_WHAT IS BEING ASKED_: Copy the records below word for word, leaving out the pictures.

_MATERIALS PROVIDED_:

====================

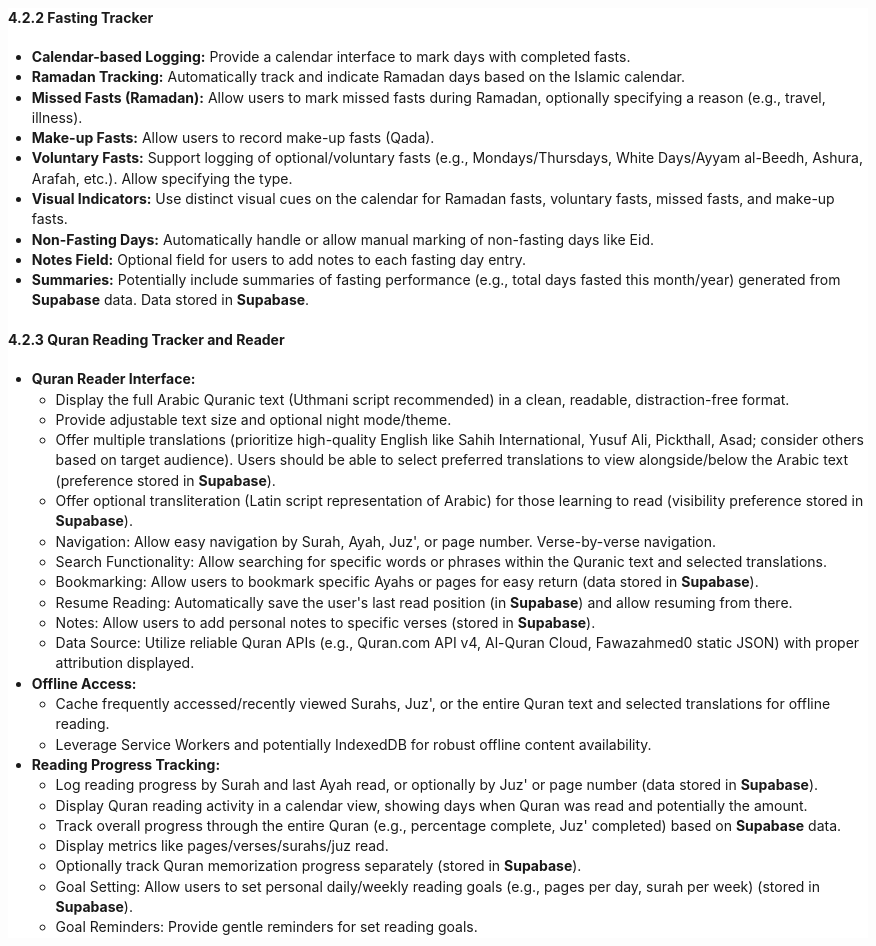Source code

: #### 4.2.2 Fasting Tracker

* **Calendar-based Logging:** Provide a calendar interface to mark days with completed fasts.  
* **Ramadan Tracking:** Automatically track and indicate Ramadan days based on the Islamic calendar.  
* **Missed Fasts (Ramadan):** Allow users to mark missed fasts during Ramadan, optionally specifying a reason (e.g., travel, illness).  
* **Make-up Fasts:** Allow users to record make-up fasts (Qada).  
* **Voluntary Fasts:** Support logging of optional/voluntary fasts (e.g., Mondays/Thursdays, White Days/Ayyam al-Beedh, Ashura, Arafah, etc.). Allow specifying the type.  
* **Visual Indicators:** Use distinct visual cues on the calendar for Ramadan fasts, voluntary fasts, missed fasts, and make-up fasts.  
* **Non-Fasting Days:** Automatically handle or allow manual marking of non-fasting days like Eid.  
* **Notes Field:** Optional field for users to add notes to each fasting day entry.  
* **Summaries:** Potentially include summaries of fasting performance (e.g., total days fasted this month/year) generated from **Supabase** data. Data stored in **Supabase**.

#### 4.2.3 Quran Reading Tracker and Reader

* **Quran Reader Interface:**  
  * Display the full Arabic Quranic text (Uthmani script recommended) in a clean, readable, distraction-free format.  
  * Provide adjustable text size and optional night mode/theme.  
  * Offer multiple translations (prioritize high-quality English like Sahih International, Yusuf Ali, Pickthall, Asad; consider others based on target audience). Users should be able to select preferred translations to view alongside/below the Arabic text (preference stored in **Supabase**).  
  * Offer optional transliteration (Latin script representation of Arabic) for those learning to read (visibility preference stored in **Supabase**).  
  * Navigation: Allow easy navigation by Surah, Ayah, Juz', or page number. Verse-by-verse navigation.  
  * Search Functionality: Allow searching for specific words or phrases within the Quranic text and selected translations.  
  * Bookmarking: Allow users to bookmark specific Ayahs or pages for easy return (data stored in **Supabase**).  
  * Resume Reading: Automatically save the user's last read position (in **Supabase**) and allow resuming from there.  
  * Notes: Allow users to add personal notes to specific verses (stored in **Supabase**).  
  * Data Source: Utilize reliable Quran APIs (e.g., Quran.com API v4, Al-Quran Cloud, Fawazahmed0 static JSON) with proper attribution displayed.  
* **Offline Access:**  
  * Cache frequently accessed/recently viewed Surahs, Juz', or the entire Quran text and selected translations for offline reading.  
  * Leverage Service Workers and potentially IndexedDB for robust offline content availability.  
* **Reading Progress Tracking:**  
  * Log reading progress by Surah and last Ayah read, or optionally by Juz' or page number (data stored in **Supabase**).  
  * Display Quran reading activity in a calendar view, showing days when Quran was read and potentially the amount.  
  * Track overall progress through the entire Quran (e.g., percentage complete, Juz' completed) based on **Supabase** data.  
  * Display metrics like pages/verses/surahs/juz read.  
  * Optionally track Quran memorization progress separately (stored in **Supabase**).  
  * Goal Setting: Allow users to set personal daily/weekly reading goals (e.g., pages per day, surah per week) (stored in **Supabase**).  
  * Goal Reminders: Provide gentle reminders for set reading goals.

====================

_TASK OUTPUT_:
Source code

: #### 4.2.2 Fasting Tracker

* **Calendar-based Logging:** Provide a calendar interface to mark days with completed fasts.  
* **Ramadan Tracking:** Automatically track and indicate Ramadan days based on the Islamic calendar.  
* **Missed Fasts (Ramadan):** Allow users to mark missed fasts during Ramadan, optionally specifying a reason (e.g., travel, illness).  
* **Make-up Fasts:** Allow users to record make-up fasts (Qada).  
* **Voluntary Fasts:** Support logging of optional/voluntary fasts (e.g., Mondays/Thursdays, White Days/Ayyam al-Beedh, Ashura, Arafah, etc.). Allow specifying the type.  
* **Visual Indicators:** Use distinct visual cues on the calendar for Ramadan fasts, voluntary fasts, missed fasts, and make-up fasts.  
* **Non-Fasting Days:** Automatically handle or allow manual marking of non-fasting days like Eid.  
* **Notes Field:** Optional field for users to add notes to each fasting day entry.  
* **Summaries:** Potentially include summaries of fasting performance (e.g., total days fasted this month/year) generated from **Supabase** data. Data stored in **Supabase**.

#### 4.2.3 Quran Reading Tracker and Reader

* **Quran Reader Interface:**  
  * Display the full Arabic Quranic text (Uthmani script recommended) in a clean, readable, distraction-free format.  
  * Provide adjustable text size and optional night mode/theme.  
  * Offer multiple translations (prioritize high-quality English like Sahih International, Yusuf Ali, Pickthall, Asad; consider others based on target audience). Users should be able to select preferred translations to view alongside/below the Arabic text (preference stored in **Supabase**).  
  * Offer optional transliteration (Latin script representation of Arabic) for those learning to read (visibility preference stored in **Supabase**).  
  * Navigation: Allow easy navigation by Surah, Ayah, Juz', or page number. Verse-by-verse navigation.  
  * Search Functionality: Allow searching for specific words or phrases within the Quranic text and selected translations.  
  * Bookmarking: Allow users to bookmark specific Ayahs or pages for easy return (data stored in **Supabase**).  
  * Resume Reading: Automatically save the user's last read position (in **Supabase**) and allow resuming from there.  
  * Notes: Allow users to add personal notes to specific verses (stored in **Supabase**).  
  * Data Source: Utilize reliable Quran APIs (e.g., Quran.com API v4, Al-Quran Cloud, Fawazahmed0 static JSON) with proper attribution displayed.  
* **Offline Access:**  
  * Cache frequently accessed/recently viewed Surahs, Juz', or the entire Quran text and selected translations for offline reading.  
  * Leverage Service Workers and potentially IndexedDB for robust offline content availability.  
* **Reading Progress Tracking:**  
  * Log reading progress by Surah and last Ayah read, or optionally by Juz' or page number (data stored in **Supabase**).  
  * Display Quran reading activity in a calendar view, showing days when Quran was read and potentially the amount.  
  * Track overall progress through the entire Quran (e.g., percentage complete, Juz' completed) based on **Supabase** data.  
  * Display metrics like pages/verses/surahs/juz read.  
  * Optionally track Quran memorization progress separately (stored in **Supabase**).  
  * Goal Setting: Allow users to set personal daily/weekly reading goals (e.g., pages per day, surah per week) (stored in **Supabase**).  
  * Goal Reminders: Provide gentle reminders for set reading goals.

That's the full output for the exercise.